Work required: Your reply must be one number: the count of lines in the data below that contain "thread".

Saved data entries
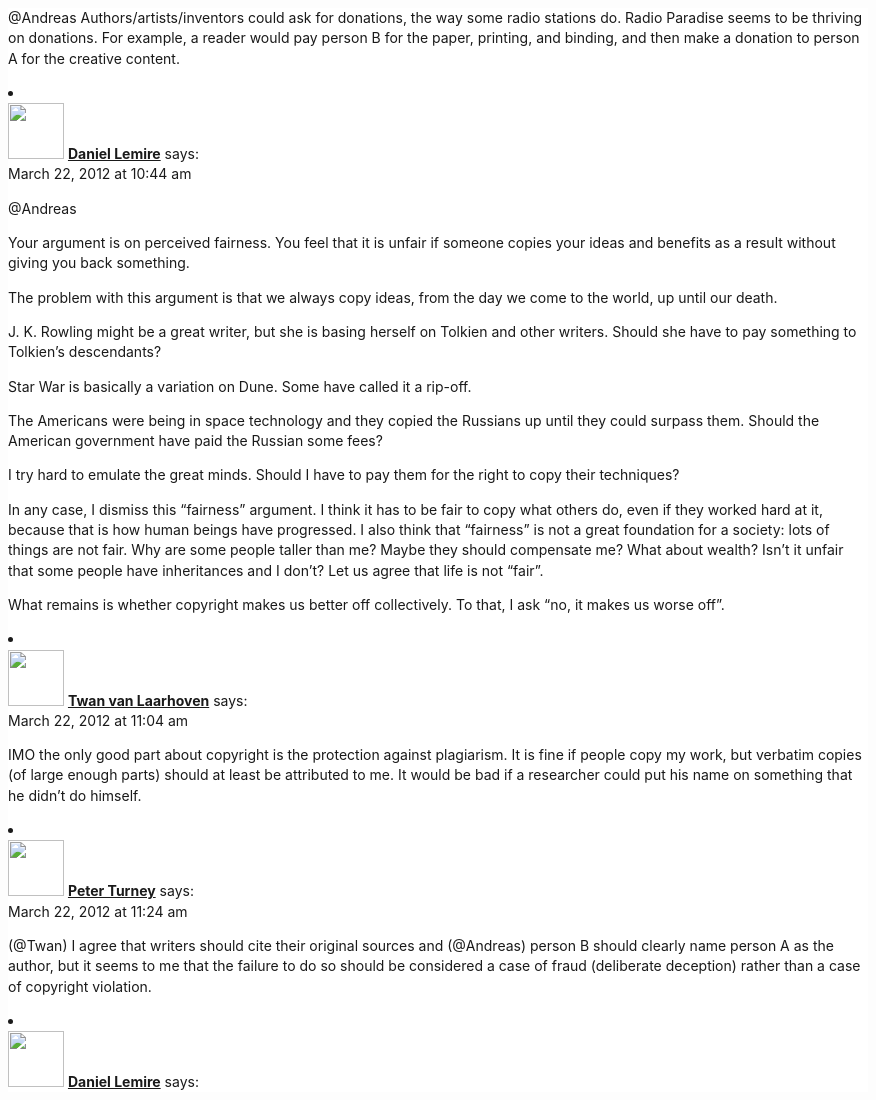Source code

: <div class="comment-content">
<p>@Andreas Authors/artists/inventors could ask for donations, the way some radio stations do. Radio Paradise seems to be thriving on donations. For example, a reader would pay person B for the paper, printing, and binding, and then make a donation to person A for the creative content.</p>
</div>
</li>
<li id="comment-55080" class="comment byuser comment-author-lemire bypostauthor even thread-even depth-1">
<div class="comment-author vcard">
<img alt src="https://secure.gravatar.com/avatar/2ca999bef9535950f5b84281a4dab006?s=56&#038;d=mm&#038;r=g" srcset="https://secure.gravatar.com/avatar/2ca999bef9535950f5b84281a4dab006?s=112&#038;d=mm&#038;r=g 2x" class="avatar avatar-56 photo" height="56" width="56" loading="lazy" decoding="async" /> <b class="fn"><a href="https://lemire.me/en/" class="url" rel="ugc">Daniel Lemire</a></b> <span class="says">says:</span> </div>
<div class="comment-metadata"><time datetime="2012-03-22T10:44:45+00:00">March 22, 2012 at 10:44 am</time></a> </div>
<div class="comment-content">
<p>@Andreas</p>
<p>Your argument is on perceived fairness. You feel that it is unfair if someone copies your ideas and benefits as a result without giving you back something.</p>
<p>The problem with this argument is that we always copy ideas, from the day we come to the world, up until our death. </p>
<p>J. K. Rowling might be a great writer, but she is basing herself on Tolkien and other writers. Should she have to pay something to Tolkien&rsquo;s descendants?</p>
<p>Star War is basically a variation on Dune. Some have called it a rip-off.</p>
<p>The Americans were being in space technology and they copied the Russians up until they could surpass them. Should the American government have paid the Russian some fees?</p>
<p>I try hard to emulate the great minds. Should I have to pay them for the right to copy their techniques?</p>
<p> In any case, I dismiss this &ldquo;fairness&rdquo; argument. I think it has to be fair to copy what others do, even if they worked hard at it, because that is how human beings have progressed. I also think that &ldquo;fairness&rdquo; is not a great foundation for a society: lots of things are not fair. Why are some people taller than me? Maybe they should compensate me? What about wealth? Isn&rsquo;t it unfair that some people have inheritances and I don&rsquo;t? Let us agree that life is not &ldquo;fair&rdquo;.</p>
<p>What remains is whether copyright makes us better off collectively. To that, I ask &ldquo;no, it makes us worse off&rdquo;.</p>
</div>
</li>
<li id="comment-55081" class="comment odd alt thread-odd thread-alt depth-1">
<div class="comment-author vcard">
<img alt src="https://secure.gravatar.com/avatar/2535857ac59d18baeda7b081c645f901?s=56&#038;d=mm&#038;r=g" srcset="https://secure.gravatar.com/avatar/2535857ac59d18baeda7b081c645f901?s=112&#038;d=mm&#038;r=g 2x" class="avatar avatar-56 photo" height="56" width="56" loading="lazy" decoding="async" /> <b class="fn"><a href="http://twanvl.nl" class="url" rel="ugc external nofollow">Twan van Laarhoven</a></b> <span class="says">says:</span> </div>
<div class="comment-metadata"><time datetime="2012-03-22T11:04:14+00:00">March 22, 2012 at 11:04 am</time></a> </div>
<div class="comment-content">
<p>IMO the only good part about copyright is the protection against plagiarism. It is fine if people copy my work, but verbatim copies (of large enough parts) should at least be attributed to me. It would be bad if a researcher could put his name on something that he didn&rsquo;t do himself.</p>
</div>
</li>
<li id="comment-55082" class="comment even thread-even depth-1">
<div class="comment-author vcard">
<img alt src="https://secure.gravatar.com/avatar/eb2d858a6ccea692bf677ad2c66623ad?s=56&#038;d=mm&#038;r=g" srcset="https://secure.gravatar.com/avatar/eb2d858a6ccea692bf677ad2c66623ad?s=112&#038;d=mm&#038;r=g 2x" class="avatar avatar-56 photo" height="56" width="56" loading="lazy" decoding="async" /> <b class="fn"><a href="http://nova.apperceptual.com/" class="url" rel="ugc external nofollow">Peter Turney</a></b> <span class="says">says:</span> </div>
<div class="comment-metadata"><time datetime="2012-03-22T11:24:12+00:00">March 22, 2012 at 11:24 am</time></a> </div>
<div class="comment-content">
<p>(@Twan) I agree that writers should cite their original sources and (@Andreas) person B should clearly name person A as the author, but it seems to me that the failure to do so should be considered a case of fraud (deliberate deception) rather than a case of copyright violation.</p>
</div>
</li>
<li id="comment-55083" class="comment byuser comment-author-lemire bypostauthor odd alt thread-odd thread-alt depth-1">
<div class="comment-author vcard">
<img alt src="https://secure.gravatar.com/avatar/2ca999bef9535950f5b84281a4dab006?s=56&#038;d=mm&#038;r=g" srcset="https://secure.gravatar.com/avatar/2ca999bef9535950f5b84281a4dab006?s=112&#038;d=mm&#038;r=g 2x" class="avatar avatar-56 photo" height="56" width="56" loading="lazy" decoding="async" /> <b class="fn"><a href="https://lemire.me/en/" class="url" rel="ugc">Daniel Lemire</a></b> <span class="says">says:</span> </div>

Solution for this task: 4